[EXERCISE TEXT]
==================================================

Memo to Anaheim fans: Lose the ThunderStix

October 20, 2002|By LAURA VECSEY

ANAHEIM, Calif. - It's loud here. Lord, is it loud. It's so loud that the next ballpark giveaway by the Anaheim Angels will have to be hearing aids. Step right up, folks.

No question that this wild kingdom of freeways, strip malls, warehouses, parking lots and fast-food joints is trying hard to be heard. Way too hard. Anaheim won't be denied its claim that this is now - thanks to the Angels - a viable, vocal and relevant sporting locale.

That must explain the relentless use of those obnoxious ThunderStix again last night at Edison Field. Not even Barry Bonds and his quick-strike second-inning bases-empty homer was enough to take the air out of those dreaded inflatables.

Maybe that's because Bonds merely opened the floodgates on a night of long ball. It was homers all around, fellas. The 98th World Series kicked off as a bona-fide slugfest, despite all the pre-Series hype about how the San Francisco Giants and Angels would match strategy, wits and execution toward a small-ball postseason utopia.

==================================================

[REQUIRED ACTION A] In the column on Anaheim fans and ThunderStix, which number World Series is said to have opened as a slugfest?
[REQUIRED ACTION B] Reproduce the column on Anaheim fans and ThunderStix between "Memo to Anaheim" and "relevant sporting locale.", inclusive.
[REQUIRED ACTION C] Resume the column on Anaheim fans and ThunderStix after its final sentence.

[PROVIDED DATA]
==================================================

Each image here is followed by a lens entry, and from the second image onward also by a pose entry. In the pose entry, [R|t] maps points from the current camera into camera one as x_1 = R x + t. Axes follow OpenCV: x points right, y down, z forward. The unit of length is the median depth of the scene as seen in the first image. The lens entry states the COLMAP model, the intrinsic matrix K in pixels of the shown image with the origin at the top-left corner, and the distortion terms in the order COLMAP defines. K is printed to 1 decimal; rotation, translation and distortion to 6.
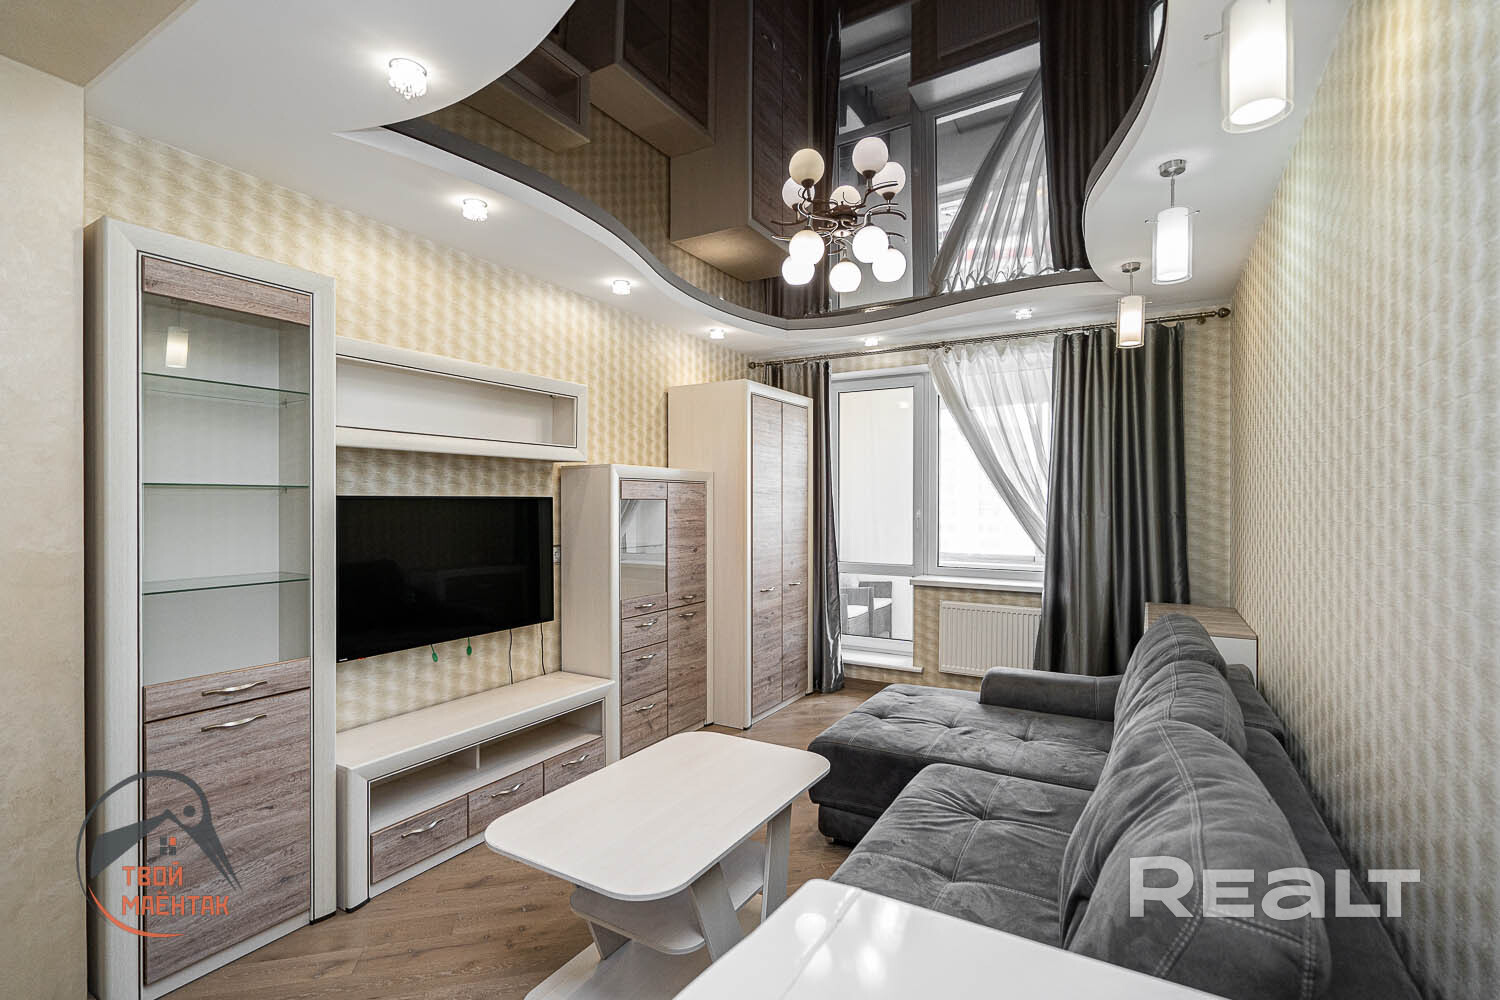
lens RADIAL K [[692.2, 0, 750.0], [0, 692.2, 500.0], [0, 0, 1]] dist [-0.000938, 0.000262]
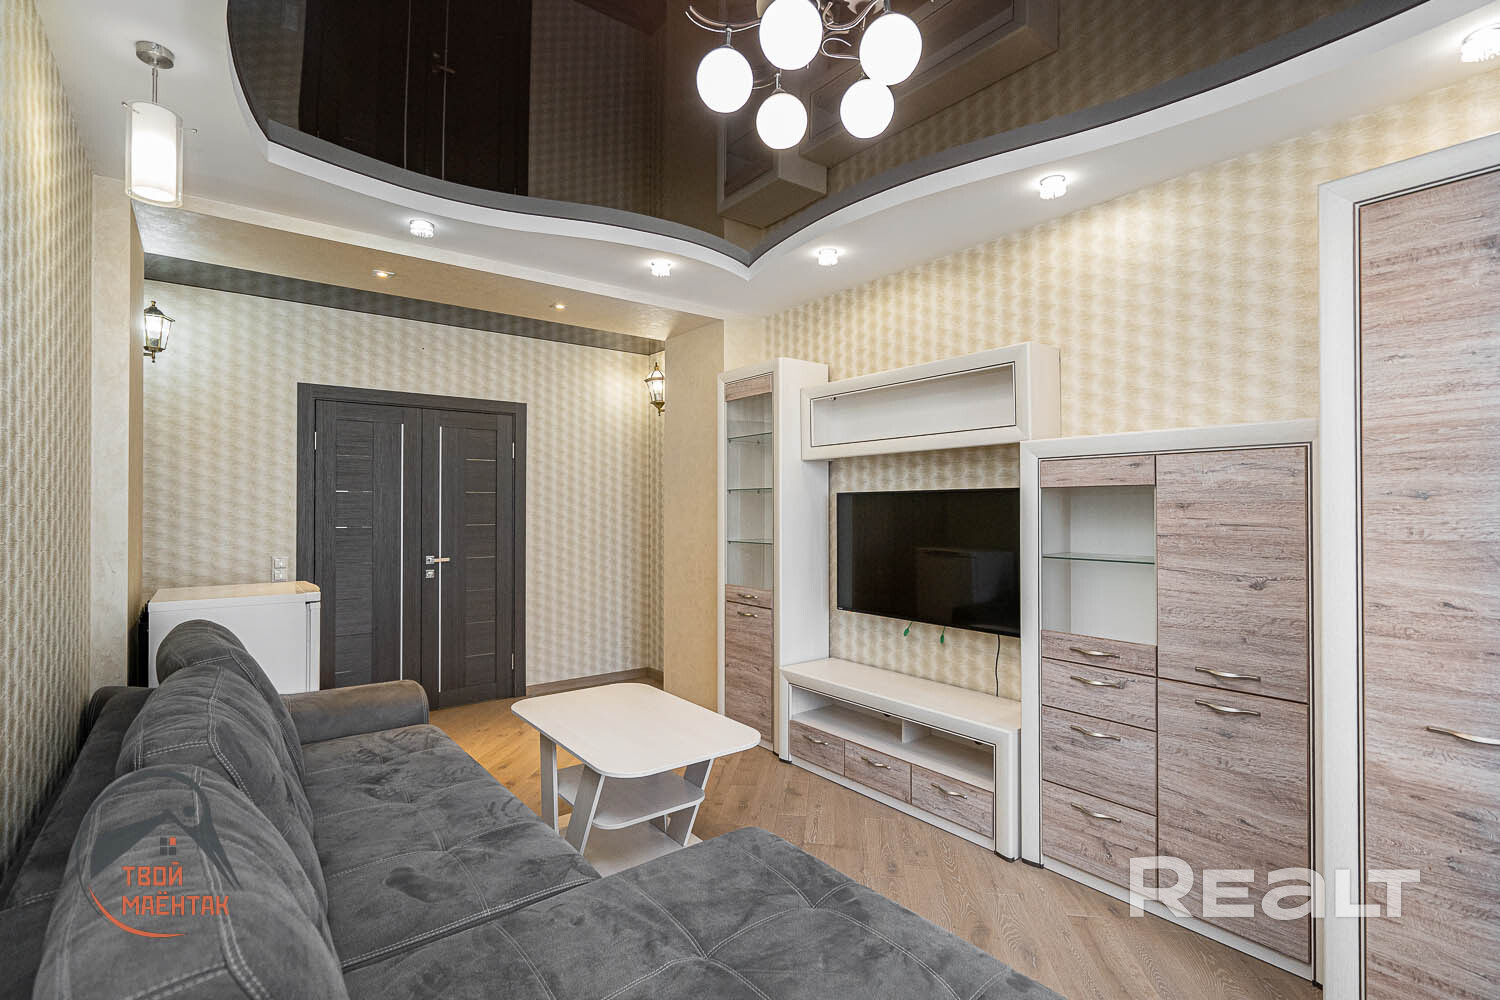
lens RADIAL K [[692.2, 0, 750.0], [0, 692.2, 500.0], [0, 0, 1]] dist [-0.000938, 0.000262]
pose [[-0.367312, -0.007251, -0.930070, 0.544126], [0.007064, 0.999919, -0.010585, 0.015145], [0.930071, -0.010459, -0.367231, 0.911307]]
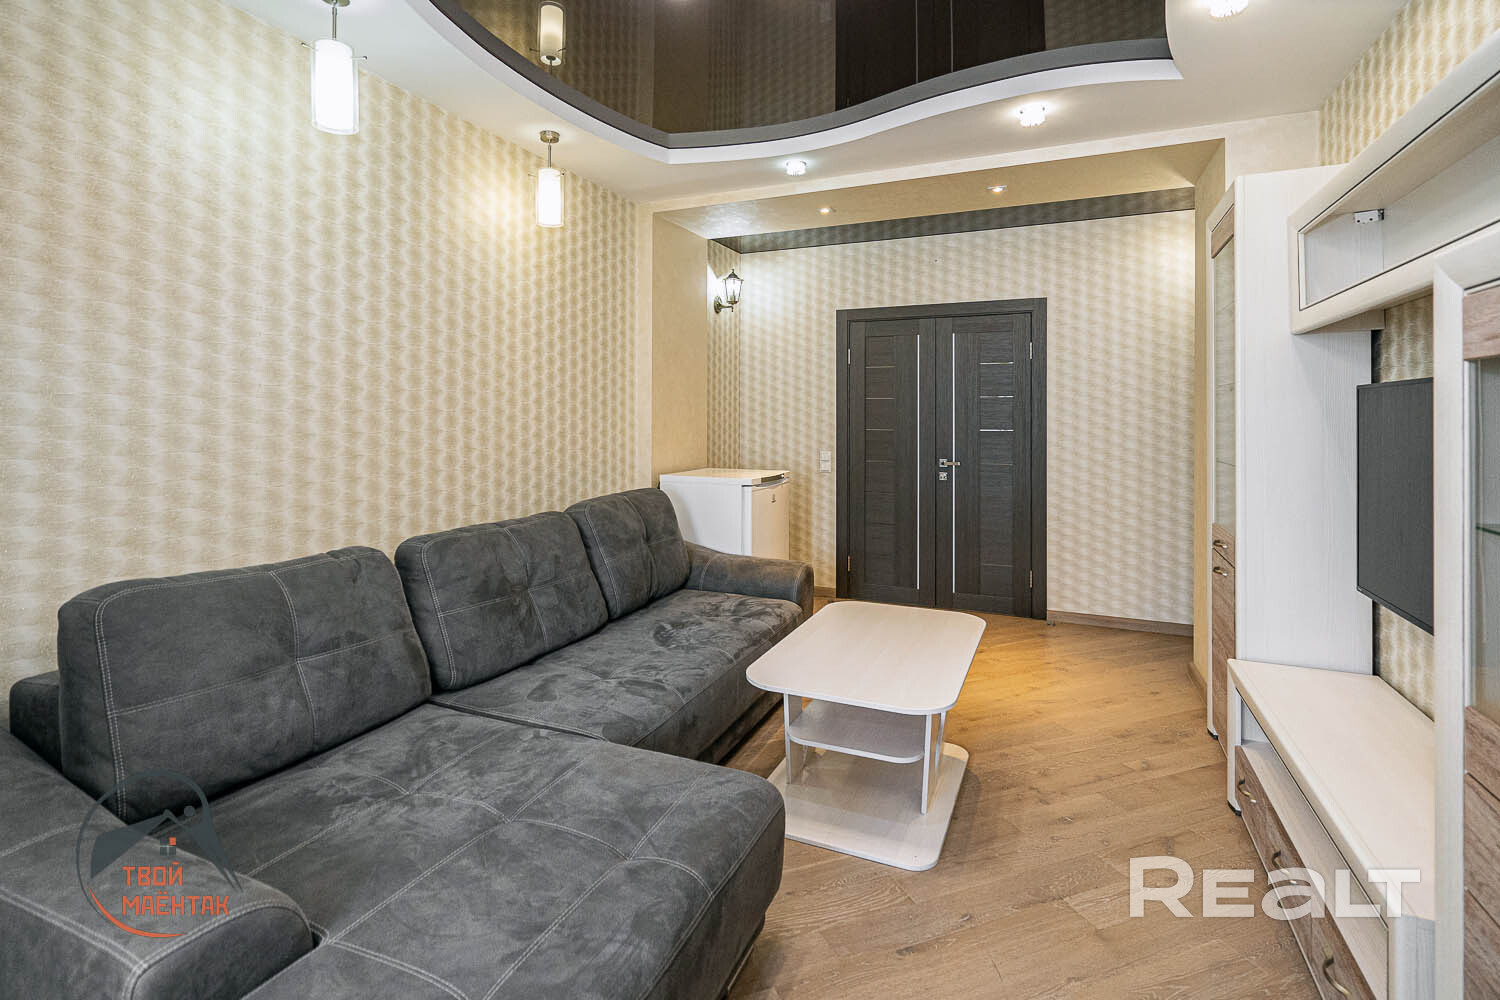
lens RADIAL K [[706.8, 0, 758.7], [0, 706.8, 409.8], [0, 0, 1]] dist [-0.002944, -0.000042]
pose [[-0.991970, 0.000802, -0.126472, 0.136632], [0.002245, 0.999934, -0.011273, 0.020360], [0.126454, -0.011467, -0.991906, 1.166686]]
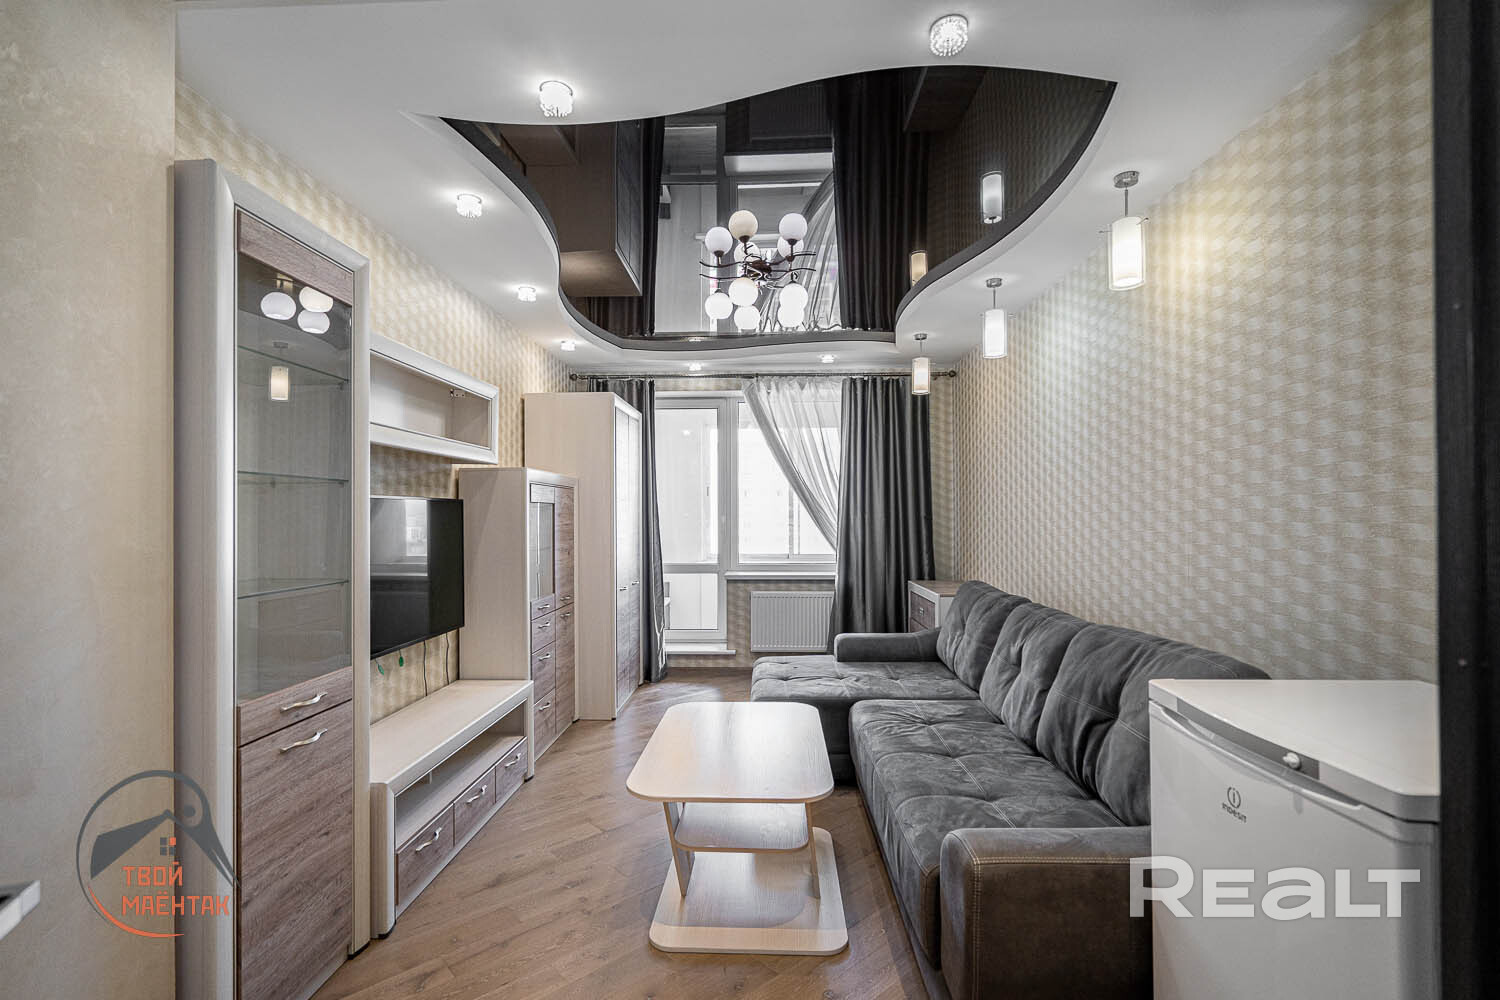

==================================================

[RESPONSE AREA A] The 98th World Series.

[RESPONSE AREA B]
Memo to Anaheim fans: Lose the ThunderStix

October 20, 2002|By LAURA VECSEY

ANAHEIM, Calif. - It's loud here. Lord, is it loud. It's so loud that the next ballpark giveaway by the Anaheim Angels will have to be hearing aids. Step right up, folks.

No question that this wild kingdom of freeways, strip malls, warehouses, parking lots and fast-food joints is trying hard to be heard. Way too hard. Anaheim won't be denied its claim that this is now - thanks to the Angels - a viable, vocal and relevant sporting locale.

[RESPONSE AREA C]
With Bonds leading the way, moonshots ruled - all the way down to first baseman J.T. Snow's two-run homer in the sixth inning that gave the Giants a 4-1 lead.

Unfortunately, so did the ThunderStix rule. That was them pounding out Morse code all the way to Pluto (the planet, not Mickey's Disneyland pal) as the Angels commenced a comeback. Not for lack of noise pollution did the Angels fall short, despite a second homer on the night from Anaheim third baseman Troy Glaus and an RBI single from Adam Kennedy. The Rally Monkey was beside himself when the Angels dropped Game 1 by the score of 4-3. Get the critter some cotton balls for those ringing eardrums.

If baseball can ban the use of andro and allegedly attempt to legislate the use of steroids, can ThunderStix be next on the commissioner's contraction list? Please?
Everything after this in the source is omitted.